Il documento del vescovo suggerisce di mettersi in ascolto («dobbiamo perdere tempo a stare con i fratelli e le sorelle che soffrono, che vivono particolari fragilità fisiche, relazionali e morali») e poi rivolgere la parola, «con grande discrezione e rispetto delle persone». Scrive mons. Douglas: «Le nostre parole, se discrete e rispettose, porteranno i buoni frutti della consolazione, della vicinanza e della condivisione; diversamente rischieranno di distruggere», perché «una parola detta con arroganza, con superiorità, con superbia deprime e avvilisce».
Un appello specifico è rivolto ai laici la cui presenza, spesso silenziosa, accanto ai fratelli che soffrono o anche, semplicemente, ai colleghi di lavoro, «è un modo bellissimo per vivere la missionarietà propria di ogni credente».

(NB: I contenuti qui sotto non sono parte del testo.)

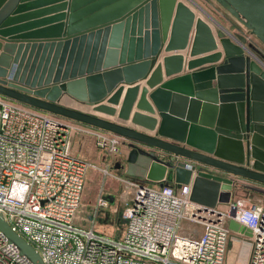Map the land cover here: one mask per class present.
Masks as SVG:
<instances>
[{"label": "water", "instance_id": "water-1", "mask_svg": "<svg viewBox=\"0 0 264 264\" xmlns=\"http://www.w3.org/2000/svg\"><path fill=\"white\" fill-rule=\"evenodd\" d=\"M214 1L264 46V0ZM211 19L181 0H0V96L121 135L127 175L190 183L197 204L264 195L259 51ZM63 92L115 119L62 105ZM0 231L44 264L1 215Z\"/></svg>", "mask_w": 264, "mask_h": 264}, {"label": "built area", "instance_id": "built-area-1", "mask_svg": "<svg viewBox=\"0 0 264 264\" xmlns=\"http://www.w3.org/2000/svg\"><path fill=\"white\" fill-rule=\"evenodd\" d=\"M81 125L0 96V215L44 264H224L230 219L251 232L247 264H264L262 205L205 207L190 199V183L153 188L125 180L121 237L75 224L88 163L72 152V137L91 136L108 155L122 153L128 141ZM107 205L99 195L97 206ZM184 220L201 225V234L183 229ZM0 264L33 263L0 231Z\"/></svg>", "mask_w": 264, "mask_h": 264}, {"label": "rangeland", "instance_id": "rangeland-1", "mask_svg": "<svg viewBox=\"0 0 264 264\" xmlns=\"http://www.w3.org/2000/svg\"><path fill=\"white\" fill-rule=\"evenodd\" d=\"M181 1L186 3L196 13V15L199 11L203 15V17L206 18V20L203 17L202 18L205 21L212 23V26L214 25V23L211 18H214L215 20H217L224 27L225 30H226V25H225L226 22H230V27L232 28L233 31L231 30L228 32L234 33V35L236 36L244 37L246 38V41H247L246 43H253L255 45V47L260 51V53H257L254 50H252V53L254 54V56L256 57V60L259 62L260 65H262V68L264 69V46H262L261 43L257 41V39H255L252 35H250L248 31H246L244 27L238 21H236L232 16H230L228 13L223 11L221 7L219 8V5L216 2H215L216 4L213 2L214 0H207V1H210L215 6L217 11L220 12V10L222 9L223 11L221 12V14L223 13L222 18H220L219 14L217 13H214V15H212L211 12H209V10L204 11L206 14L202 13L198 9V8L202 9V7L199 5V3H196L195 0H181ZM219 20H221L222 23ZM235 40L239 44L240 42L239 38ZM59 99H60L61 104L71 107L73 109L85 111V109L82 108L84 106L85 108L89 109L88 111H85V112L92 113L93 115L104 117L106 119H111V120L115 119V118H110L108 116H105L103 114L93 112L91 109V106L87 105L84 101H81L66 92H63L62 95L59 97ZM66 99L69 100L68 104L64 102ZM76 103H77V106H76ZM49 114L51 115L52 113H49ZM55 117L60 118L63 121H66L68 124L76 125L79 127H84L81 125L82 123L77 122L75 120H72V119H69V118H66L60 115H55ZM127 125H130V122H128ZM78 137H80L79 133H76L72 137V152L73 153H75L74 151L75 144L76 145L78 144L76 142L79 141L80 142L79 144L81 143L83 144L81 139H79ZM95 148H96L95 150L97 151L98 158L99 156L100 157L102 156L103 157L102 160L104 162H102L103 164H99L98 162H93V160L85 159V161L88 163V167L86 168L85 182H84V187L82 191V198H81L80 205L76 210L73 221L75 224L85 227V228L92 226L97 233H102V234L112 236V237H118V236L121 237L123 235V231L125 228V221L122 217L124 205L121 202V200H119L118 196L120 192L126 186V181H125L126 179L118 180L116 178H118L117 174H120V175L123 174V176L126 175L122 173V170H124L125 167H122L120 170L118 163H116L117 165L113 164L115 155L106 154L103 150L99 149L96 145H95ZM84 158H87V157H84ZM103 169L107 170V174L103 173L102 171ZM126 176L129 178H133L128 175ZM137 181L138 180H135L134 182H137ZM139 182L144 183V185L153 187V188H158L160 186L158 182H152L148 180L143 181V182L139 181ZM99 195L107 199L108 201L107 206H99V207L97 206V199ZM239 201H242L243 204H247L249 202H256V203L261 204L264 209V195H261L259 193H249L241 189L234 188L232 190L231 202L236 203ZM226 206L227 205H220L218 208L220 210H225ZM198 226H199L198 224H195L189 221H185V220L182 221V227L186 231H190L191 229L196 230ZM229 258H230V255L227 254L225 264L228 263L227 260H229Z\"/></svg>", "mask_w": 264, "mask_h": 264}, {"label": "crops", "instance_id": "crops-1", "mask_svg": "<svg viewBox=\"0 0 264 264\" xmlns=\"http://www.w3.org/2000/svg\"><path fill=\"white\" fill-rule=\"evenodd\" d=\"M33 1L34 0H32V2ZM195 1H196V3H199V5L202 7V9L204 11L209 10V12H211L212 15H214V13H217V14H219V17L222 18V16H223L222 15L223 13L221 14V12H223L222 9L220 10V12L217 11L215 6L210 1H207V0H195ZM213 2L215 3V1H213ZM52 15L53 14H50V15L48 14V15L43 16L42 18L46 19L47 17L52 16ZM197 15L203 17V15L199 11H198ZM203 18L206 20L205 17H203ZM34 20H36V19H34ZM30 21H33V20H30ZM219 21L222 23L221 20H219ZM208 23L212 26V23H210V22H208ZM225 25H226V31L227 32L232 30V28L230 27V22H226ZM212 27L214 28V25ZM252 45L254 46L253 43H252ZM66 101H69V100L66 99ZM78 138L81 139L83 144L82 143L79 144L80 143L79 141L76 142L78 144L77 145L75 144V149H74L75 153L74 154L76 156L84 159V160L85 159H90V160H93V162H98L99 164H103L102 163V162H104L102 160L103 157L99 156V158H98V156H97V151L95 150L96 148H95V143H94L93 138L91 136H88V135H80V137H78ZM129 143H130V141L128 140L126 142L127 146H125L123 148L122 153L114 156V162H113L114 165H117L116 163L119 164L120 170H121L122 167H125L124 170H122V173H124V174H126V172H125L126 171V160H125V158H126V155L128 154V152L130 151ZM73 145H74V143H73ZM142 147H144V146H142ZM145 149H148V148H145ZM157 153H159L160 157H162V155H164V154H162L159 151H157ZM164 156H166V155H164ZM84 157H87V158H84ZM126 175L123 176V174L122 175L117 174L118 178H116V179H118V180L126 179V180H130V181L138 180L137 182L146 181L145 179L139 180L138 178H136L134 176H131L133 178H129ZM158 183H159V185L169 184V185H172V186L175 187V184L172 181H163V182H158ZM244 183H246V182H244ZM251 184L252 185H256L254 183H251ZM238 189H241V190L249 192V193H257V192H253V191H251L249 189H246L244 187H238ZM195 231H196L197 235L201 234V232H202L201 225H199L196 228ZM250 250H251V245H250L249 237H247V236H245V235H243V234H241L239 232L231 231L230 238H229L228 245H227V252H226V256H227V254L230 255L229 260H227L228 261L227 264H247L248 263V259H249V255H250ZM226 256H225L224 264L226 263Z\"/></svg>", "mask_w": 264, "mask_h": 264}, {"label": "bare ground", "instance_id": "bare-ground-1", "mask_svg": "<svg viewBox=\"0 0 264 264\" xmlns=\"http://www.w3.org/2000/svg\"><path fill=\"white\" fill-rule=\"evenodd\" d=\"M66 104H68L69 103V101H64ZM63 105V104H62ZM73 105V104H72ZM65 106V105H64ZM76 106H77V103H76ZM78 106H80V105H78ZM68 107V106H67ZM82 108H84L85 109V111H88L89 109H87V108H85L84 106L82 107ZM81 109V108H80ZM78 110V109H77ZM80 111H82V110H80ZM84 111V112H85Z\"/></svg>", "mask_w": 264, "mask_h": 264}]
</instances>
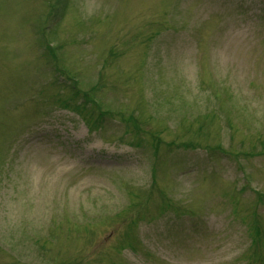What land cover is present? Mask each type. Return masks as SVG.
Masks as SVG:
<instances>
[{"label": "rangeland", "instance_id": "obj_1", "mask_svg": "<svg viewBox=\"0 0 264 264\" xmlns=\"http://www.w3.org/2000/svg\"><path fill=\"white\" fill-rule=\"evenodd\" d=\"M0 264H264V0H0Z\"/></svg>", "mask_w": 264, "mask_h": 264}, {"label": "trees", "instance_id": "obj_2", "mask_svg": "<svg viewBox=\"0 0 264 264\" xmlns=\"http://www.w3.org/2000/svg\"><path fill=\"white\" fill-rule=\"evenodd\" d=\"M136 125H138L139 127H141V124H140L139 122H138V124L136 123L135 126H136ZM139 127H138V128H139ZM141 128H142V127H141ZM142 130H143V131H142ZM138 131H139V132L142 131L143 133H146V134H147V132H148V131H146L144 128H142L141 130H138ZM150 135H151L153 138H158L155 134L152 135V134L150 133ZM138 145H139V144H138Z\"/></svg>", "mask_w": 264, "mask_h": 264}]
</instances>
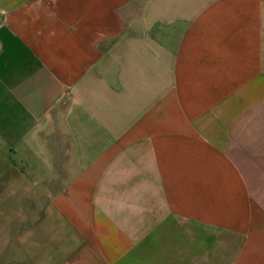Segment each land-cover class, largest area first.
<instances>
[{
	"label": "crops",
	"instance_id": "0c3cea01",
	"mask_svg": "<svg viewBox=\"0 0 264 264\" xmlns=\"http://www.w3.org/2000/svg\"><path fill=\"white\" fill-rule=\"evenodd\" d=\"M0 264H264V0H0Z\"/></svg>",
	"mask_w": 264,
	"mask_h": 264
}]
</instances>
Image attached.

Genitori, educatori e comunità cristiane vanno capiti e sostenuti in un’opera educativa non facile, in un’epoca in cui – si legge nel documento In Gesù Cristo il nuovo umanesimo – «tutto si riduce all’arbitrio e alle contingenze».
Gli ambiti dell’uscire e abitare
Cinque sono gli ambiti verso i quali la Chiesa di Cesena-Sarsina intende “uscire e abitare”:
- i giovani: «uscire verso i giovani, stare con loro, dedicare loro il proprio tempo, condividere le loro fragilità, accompagnarli con stima, simpatia e affetto rimane la chiave di volta dell’azione pastorale». Perciò «le comunità parrocchiali, più che tentare di trattenerli in un disperato impegno di serrare le file, dovrebbero spendersi di più nel ripensarsi come comunità aperte e in uscita e ad avventurarsi per nuovi percorsi di annuncio»;
- la gente, raggiungendola là dove essa vive. Lo strumento indicato dal vescovo sono le “missioni popolari”;
- la famiglia, incentivando proposte e iniziative, come i Centri di ascolto della Parola nelle famiglie, la benedizione annuale, gli incontri di catechesi per i genitori che accompagnano l’iniziazione cristiana dei figli, gli incontri di preparazione al matrimonio, i gruppi-famiglia parrocchiali, la pastorale per separati, divorziati risposati, famiglie ferite…;
- gli ammalati, gli anziani, i portatori di handicap. Sono le categorie fragili per eccellenza. Il vescovo chiede particolarmente ai parroci e ai ministri straordinari dell’eucaristia una presenza «più frequente, più intensa e più continuativa», andando a visitare queste persone nelle case, nelle cliniche e negli ospedali;
- gli stranieri, i quali mettono alla prova «la nostra autentica disponibilità» all’accoglienza, passando da progetti puramente assistenziali a progetti di inclusione e di integrazione sociale e comunitaria.
Una paginetta del testo è dedicata anche alla fragilità della dimensione religiosa. La religiosità diventa fragile «quando è vissuta come fatto privato, emozionale e totalmente sganciato dalla comunità». È quella fede «“fai da te” che alimenta in modo preoccupante il sorgere di gruppi di preghiera senza alcun riferimento ecclesiale…, che si consegna spesso all’inventiva fantasiosa di sedicenti veggenti o guaritori del momento». Il rimedio proposto dal vescovo è «un’autentica preghiera ecclesiale che ha nella liturgia la sua espressione più vera».
Queste linee pastorali, lineari e concrete, hanno il pregio di recuperare e di tradurre nella realtà diocesana i temi dei due ultimi convegni ecclesiali nazionali.